Besides serving as UANI’s senior adviser, Roule’s consulting firm, Pharos Strategic Consulting, received $366,000 from Counter Extremism Project United, Inc. (CEPU), the umbrella group for UANI that appears to primarily exist to funnel money to UANI, contractors like Roule, and UANI’s partner group the Green Light Project (which does business as the Counter Extremism Project.).
Tax documents from 2013 showed that investor and mining magnate Thomas Kaplan, who promoted a number of his investments as retaining or appreciating in value if there were military conflicts in the Middle East, was the primary funder of UANI.
Emails allegedly originating from the United Arab Emirates’ Ambassador to the United States Yousef Al Otaiba showed UANI and Counter Extremism Project principals, including Wallace, soliciting funding from the UAE and Saudi lobbyist and Republican Party fundraiser Norm Coleman discussing Saudi support for the groups.
Roule maintains close ties to Kaplan and Saudi Crown Prince Mohammad bin Salman (MbS).
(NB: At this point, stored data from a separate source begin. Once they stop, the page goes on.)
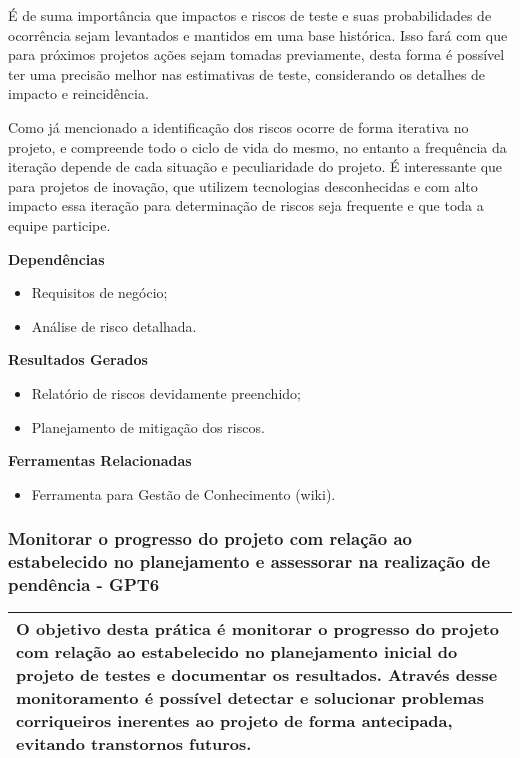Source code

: É de suma importância que impactos e riscos de teste e suas probabilidades de ocorrência sejam levantados e mantidos em uma base histórica. Isso fará com que para próximos projetos ações sejam tomadas previamente, desta forma é possível ter uma precisão melhor nas estimativas de teste, considerando os detalhes de impacto e reincidência.

Como já mencionado a identificação dos riscos ocorre de forma iterativa no projeto, e compreende todo o ciclo de vida do mesmo, no entanto a frequência da iteração depende de cada situação e peculiaridade do projeto. É interessante que para projetos de inovação, que utilizem tecnologias desconhecidas e com alto impacto essa iteração para determinação de riscos seja frequente e que toda a equipe participe.

\textbf{Dependências}
\begin{itemize}
\item Requisitos de negócio;
\item Análise de risco detalhada.
\end{itemize}

\textbf{Resultados Gerados}
\begin{itemize}
\item Relatório de riscos devidamente preenchido;
\item Planejamento de mitigação dos riscos.
\end{itemize}

\textbf{Ferramentas Relacionadas}
\begin{itemize}
    \item Ferramenta para Gestão de Conhecimento (wiki).
\end{itemize}

\subsubsection{Monitorar o progresso do projeto com relação ao estabelecido no planejamento e assessorar na realização de pendência - GPT6}
\label{sec:gpt6}

\begin{table}[!ht]
\centering
\begin{tabular}{|p{130mm}|}
\hline
O objetivo desta prática é monitorar o progresso do projeto com relação ao estabelecido no planejamento inicial do projeto de testes e documentar os resultados. Através desse monitoramento é possível detectar e solucionar problemas corriqueiros inerentes ao projeto de forma antecipada, evitando transtornos futuros. \\ 
\hline
\end{tabular}
\end{table}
All three were filmed by PBS Frontline at a private event with MbS months after the murder of journalist Jamal Khashoggi in the Saudi consulate in Istanbul.
Large payments from CEPU to Roule and his proximity to Kaplan and MbS all raise more questions than answers about Roule’s decision to raise concerns about public health consequences of the punishing sanctions that his clients at CEPU, and potentially Saudi Arabia and the UAE (via their possible funding of CEPU), continue to promote.
One possibility is that Roule is attempting to retain his credibility as a trusted media expert as his client’s promotion of a “maximum pressure” strategy against Iran creates a massive public health crisis in the Middle East and threatens the safety of U.S. forces based in the region.